Glosse von Roman Deininger

München, 5. November. Im Landtag weitet sich die "Fischkopp-Affäre" um Hubert Aiwanger weiter aus. Der stellvertretende Ministerpräsident und Freie-Wähler-Chef gab am Freitag zu, sich vor knapp zwanzig Jahren mit einer Tarnidentität in die bayerische Politik eingeschlichen zu haben. Aiwangers tatsächlicher Name ist demnach Nils Fiete Hansen. Er stammt auch nicht wie bisher angenommen aus dem niederbayerischen Rahstorf , sondern aus Quickborn bei Hamburg. "Ich entschuldige mich bei allen, die sich jetzt getäuscht fühlen", sagte Aiwanger. "Aber als Nils Fiete wirst du in Rottenburg halt nicht gewählt. Nicht mal in Landshut." Er habe sich oft "Sprüche anhören müssen, da bleibt dir die Spucke weg". Hansen warnte vor einer "Apartheidsdiskussion auf dem Rücken von uns Norddeutschen".

Nach Erkenntnissen des Rechercheverbunds von Ippen Investigativ und Bild-Zeitung hat Aiwanger als Nils Fiete Hansen nach dem Abitur eine Ausbildung zum Fischereitechniker in einem Zuchtbetrieb für Meeresfrüchte in Büsum absolviert. Anschließend arbeitete er mehrere Jahre als Eisbär-Pfleger im Zoo Bremerhaven. Der überraschende Erfolg seines Romandebüts "Wasserleiche im Dünengras" und weiterer Sylt-Krimis erlaubte ihm dann Mitte der Neunzigerjahre eine radikale berufliche Neuorientierung. Er begann ein Masterstudium in Bavarian Studies an der Universität Oxford.

Mit einem Hochbegabtenstipendium der Hanns-Seidel-Stiftung kam er schließlich in den Freistaat, um im Rahmen eines zweijährigen Forschungsaufenthalts für seine Dissertation über "Oberpfälzische Sprachinseln in Niederbayern" zu recherchieren. "Er ist einer der brillantesten Linguisten, die wir je in Oxford hatten", heißt es in seinem Abschlusszeugnis. "Zu bemängeln ist allenfalls eine anhaltende Apf-Opf-Schwäche."

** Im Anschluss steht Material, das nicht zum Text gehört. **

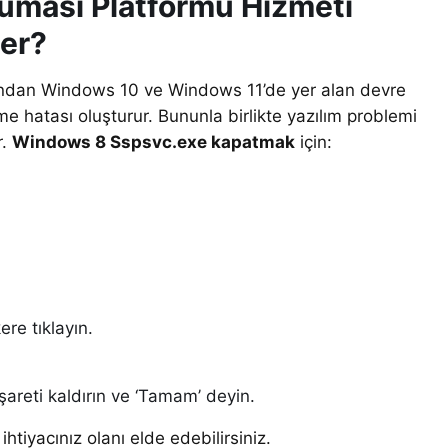
uması Platformu Hizmeti
er?
ndan Windows 10 ve Windows 11’de yer alan devre
me hatası oluşturur. Bununla birlikte yazılım problemi
r.
Windows 8 Sspsvc.exe kapatmak
için:
ere tıklayın.
şareti kaldırın ve ‘Tamam’ deyin.
htiyacınız olanı elde edebilirsiniz.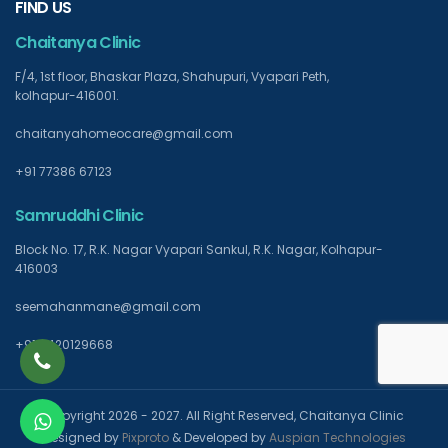
FIND US
Chaitanya Clinic
F/4, 1st floor, Bhaskar Plaza, Shahupuri, Vyapari Peth,
kolhapur-416001.
chaitanyahomeocare@gmail.com
+91 77386 67123
Samruddhi Clinic
Block No. 17, R.K. Nagar Vyapari Sankul, R.K. Nagar, Kolhapur-
416003
seemahanmane@gmail.com
+91 9420129668
Copyright 2026 - 2027. All Right Reserved, Chaitanya Clinic
Designed by
Pixproto
& Developed by
Auspian Technologies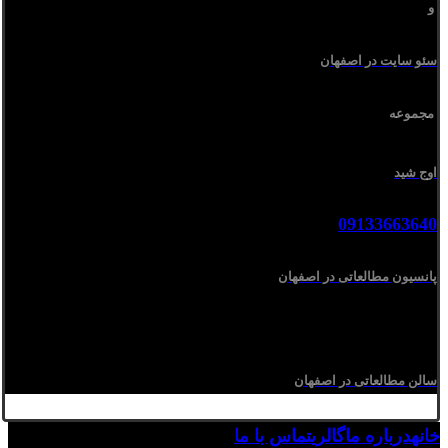
و
سئو سایت در اصفهان
مجموعه
اوج شید
09133663640
پانسیون مطالعاتی در اصفهان
سالن مطالعاتی در اصفهان
خانه
درباره ما
گالری
تماس با ما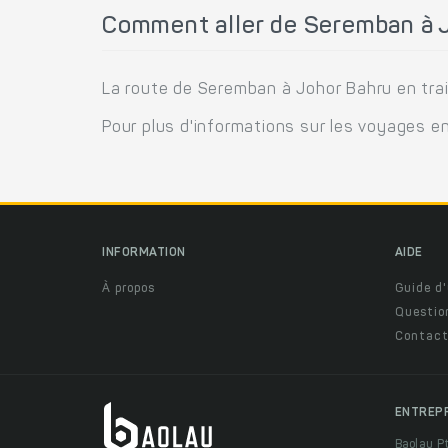
Comment aller de Seremban à J
La route de Seremban à Johor Bahru en trai
Pour plus d'informations sur les voyages en
INFORMATION
AIDE
À propos
Guide d'
Questio
Contact
ENTREP
Baolau P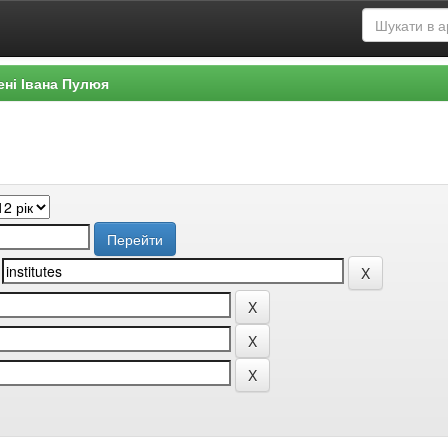
ені Івана Пулюя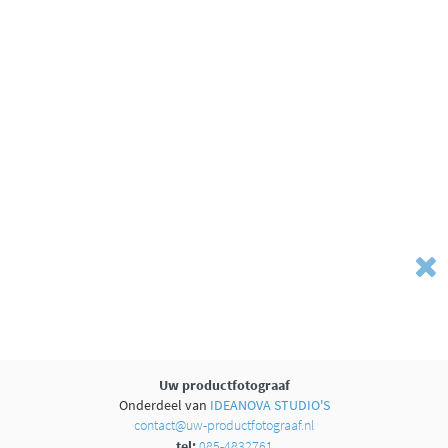
Uw productfotograaf
Onderdeel van
IDEANOVA STUDIO'S
contact@uw-productfotograaf.nl
tel:
085-4832761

Aiwangers Identitätstausch war aufgeflogen, als ihn eine Seniorenreisegruppe aus Freyung-Grafenau auf dem Cuxhavener Fischmarkt erkannte, wo er an einer mobilen Impfstation für eine Booster-Impfung anstand. Ministerpräsident Markus Söder (CSU) erteilte am Freitag Rufen nach einem Ende der schwarz-orangen Koalition eine klare Absage: "Ich arbeite mit Herrn Dr. Hansen sehr vertrauensvoll zusammen", so Söder. Auch Hansen selbst wies Rücktrittsforderungen zurück: "Sturm ist bei uns im Norden erst, wenn die Schafe keine Locken mehr haben."